Collected data
————————
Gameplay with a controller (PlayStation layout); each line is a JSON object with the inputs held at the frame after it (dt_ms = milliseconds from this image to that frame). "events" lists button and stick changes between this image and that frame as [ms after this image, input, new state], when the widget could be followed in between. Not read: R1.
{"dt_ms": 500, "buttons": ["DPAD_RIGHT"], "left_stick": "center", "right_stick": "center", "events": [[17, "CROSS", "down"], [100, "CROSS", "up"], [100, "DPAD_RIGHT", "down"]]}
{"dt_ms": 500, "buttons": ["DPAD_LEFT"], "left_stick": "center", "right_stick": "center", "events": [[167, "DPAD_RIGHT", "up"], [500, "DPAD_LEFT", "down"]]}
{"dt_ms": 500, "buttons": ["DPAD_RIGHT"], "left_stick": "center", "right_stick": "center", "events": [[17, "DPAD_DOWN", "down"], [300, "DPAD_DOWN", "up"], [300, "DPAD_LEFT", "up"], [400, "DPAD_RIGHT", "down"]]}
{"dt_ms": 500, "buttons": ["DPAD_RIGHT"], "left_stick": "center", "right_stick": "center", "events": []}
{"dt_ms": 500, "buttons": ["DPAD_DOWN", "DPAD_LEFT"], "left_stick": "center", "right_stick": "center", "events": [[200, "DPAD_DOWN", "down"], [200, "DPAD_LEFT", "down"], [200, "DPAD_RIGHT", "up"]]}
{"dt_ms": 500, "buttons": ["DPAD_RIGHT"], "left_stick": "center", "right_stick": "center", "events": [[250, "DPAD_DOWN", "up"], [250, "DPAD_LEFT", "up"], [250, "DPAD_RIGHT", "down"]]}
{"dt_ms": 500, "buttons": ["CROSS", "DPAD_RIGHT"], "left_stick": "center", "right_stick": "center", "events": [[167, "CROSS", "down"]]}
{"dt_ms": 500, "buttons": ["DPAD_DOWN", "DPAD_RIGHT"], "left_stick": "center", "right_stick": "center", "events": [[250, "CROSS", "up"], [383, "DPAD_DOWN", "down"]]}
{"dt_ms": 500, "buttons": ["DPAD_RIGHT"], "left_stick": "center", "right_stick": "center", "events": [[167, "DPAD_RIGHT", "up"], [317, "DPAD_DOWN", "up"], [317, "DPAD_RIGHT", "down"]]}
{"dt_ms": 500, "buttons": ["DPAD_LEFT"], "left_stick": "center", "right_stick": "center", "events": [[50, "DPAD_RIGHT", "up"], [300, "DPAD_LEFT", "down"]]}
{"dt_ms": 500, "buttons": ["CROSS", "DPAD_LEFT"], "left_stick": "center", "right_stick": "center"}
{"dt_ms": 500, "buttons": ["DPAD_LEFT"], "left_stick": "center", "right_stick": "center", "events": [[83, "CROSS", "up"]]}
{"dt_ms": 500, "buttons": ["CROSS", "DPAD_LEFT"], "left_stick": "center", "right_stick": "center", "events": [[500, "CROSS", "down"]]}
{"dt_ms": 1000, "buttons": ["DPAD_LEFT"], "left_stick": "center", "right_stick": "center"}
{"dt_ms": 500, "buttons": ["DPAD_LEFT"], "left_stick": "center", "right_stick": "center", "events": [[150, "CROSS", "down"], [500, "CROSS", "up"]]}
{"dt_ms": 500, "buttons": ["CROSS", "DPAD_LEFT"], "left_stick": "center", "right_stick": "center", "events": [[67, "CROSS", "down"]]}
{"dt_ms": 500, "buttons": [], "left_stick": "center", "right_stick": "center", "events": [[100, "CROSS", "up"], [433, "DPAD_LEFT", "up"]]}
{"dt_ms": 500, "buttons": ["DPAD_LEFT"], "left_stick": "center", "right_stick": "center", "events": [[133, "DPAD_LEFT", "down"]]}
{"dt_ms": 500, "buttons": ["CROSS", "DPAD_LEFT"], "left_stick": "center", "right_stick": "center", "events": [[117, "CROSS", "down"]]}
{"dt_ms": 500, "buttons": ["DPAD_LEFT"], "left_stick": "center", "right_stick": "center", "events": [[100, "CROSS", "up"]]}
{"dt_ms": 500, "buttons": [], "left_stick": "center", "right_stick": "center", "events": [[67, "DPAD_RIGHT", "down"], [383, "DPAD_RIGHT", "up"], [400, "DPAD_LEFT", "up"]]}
————————
WHAT THIS TASK INVOLVES:
Set down the entries again exactly as they are.

REPLY:
Gameplay with a controller (PlayStation layout); each line is a JSON object with the inputs held at the frame after it (dt_ms = milliseconds from this image to that frame). "events" lists button and stick changes between this image and that frame as [ms after this image, input, new state], when the widget could be followed in between. Not read: R1.
{"dt_ms": 500, "buttons": ["DPAD_RIGHT"], "left_stick": "center", "right_stick": "center", "events": [[17, "CROSS", "down"], [100, "CROSS", "up"], [100, "DPAD_RIGHT", "down"]]}
{"dt_ms": 500, "buttons": ["DPAD_LEFT"], "left_stick": "center", "right_stick": "center", "events": [[167, "DPAD_RIGHT", "up"], [500, "DPAD_LEFT", "down"]]}
{"dt_ms": 500, "buttons": ["DPAD_RIGHT"], "left_stick": "center", "right_stick": "center", "events": [[17, "DPAD_DOWN", "down"], [300, "DPAD_DOWN", "up"], [300, "DPAD_LEFT", "up"], [400, "DPAD_RIGHT", "down"]]}
{"dt_ms": 500, "buttons": ["DPAD_RIGHT"], "left_stick": "center", "right_stick": "center", "events": []}
{"dt_ms": 500, "buttons": ["DPAD_DOWN", "DPAD_LEFT"], "left_stick": "center", "right_stick": "center", "events": [[200, "DPAD_DOWN", "down"], [200, "DPAD_LEFT", "down"], [200, "DPAD_RIGHT", "up"]]}
{"dt_ms": 500, "buttons": ["DPAD_RIGHT"], "left_stick": "center", "right_stick": "center", "events": [[250, "DPAD_DOWN", "up"], [250, "DPAD_LEFT", "up"], [250, "DPAD_RIGHT", "down"]]}
{"dt_ms": 500, "buttons": ["CROSS", "DPAD_RIGHT"], "left_stick": "center", "right_stick": "center", "events": [[167, "CROSS", "down"]]}
{"dt_ms": 500, "buttons": ["DPAD_DOWN", "DPAD_RIGHT"], "left_stick": "center", "right_stick": "center", "events": [[250, "CROSS", "up"], [383, "DPAD_DOWN", "down"]]}
{"dt_ms": 500, "buttons": ["DPAD_RIGHT"], "left_stick": "center", "right_stick": "center", "events": [[167, "DPAD_RIGHT", "up"], [317, "DPAD_DOWN", "up"], [317, "DPAD_RIGHT", "down"]]}
{"dt_ms": 500, "buttons": ["DPAD_LEFT"], "left_stick": "center", "right_stick": "center", "events": [[50, "DPAD_RIGHT", "up"], [300, "DPAD_LEFT", "down"]]}
{"dt_ms": 500, "buttons": ["CROSS", "DPAD_LEFT"], "left_stick": "center", "right_stick": "center"}
{"dt_ms": 500, "buttons": ["DPAD_LEFT"], "left_stick": "center", "right_stick": "center", "events": [[83, "CROSS", "up"]]}
{"dt_ms": 500, "buttons": ["CROSS", "DPAD_LEFT"], "left_stick": "center", "right_stick": "center", "events": [[500, "CROSS", "down"]]}
{"dt_ms": 1000, "buttons": ["DPAD_LEFT"], "left_stick": "center", "right_stick": "center"}
{"dt_ms": 500, "buttons": ["DPAD_LEFT"], "left_stick": "center", "right_stick": "center", "events": [[150, "CROSS", "down"], [500, "CROSS", "up"]]}
{"dt_ms": 500, "buttons": ["CROSS", "DPAD_LEFT"], "left_stick": "center", "right_stick": "center", "events": [[67, "CROSS", "down"]]}
{"dt_ms": 500, "buttons": [], "left_stick": "center", "right_stick": "center", "events": [[100, "CROSS", "up"], [433, "DPAD_LEFT", "up"]]}
{"dt_ms": 500, "buttons": ["DPAD_LEFT"], "left_stick": "center", "right_stick": "center", "events": [[133, "DPAD_LEFT", "down"]]}
{"dt_ms": 500, "buttons": ["CROSS", "DPAD_LEFT"], "left_stick": "center", "right_stick": "center", "events": [[117, "CROSS", "down"]]}
{"dt_ms": 500, "buttons": ["DPAD_LEFT"], "left_stick": "center", "right_stick": "center", "events": [[100, "CROSS", "up"]]}
{"dt_ms": 500, "buttons": [], "left_stick": "center", "right_stick": "center", "events": [[67, "DPAD_RIGHT", "down"], [383, "DPAD_RIGHT", "up"], [400, "DPAD_LEFT", "up"]]}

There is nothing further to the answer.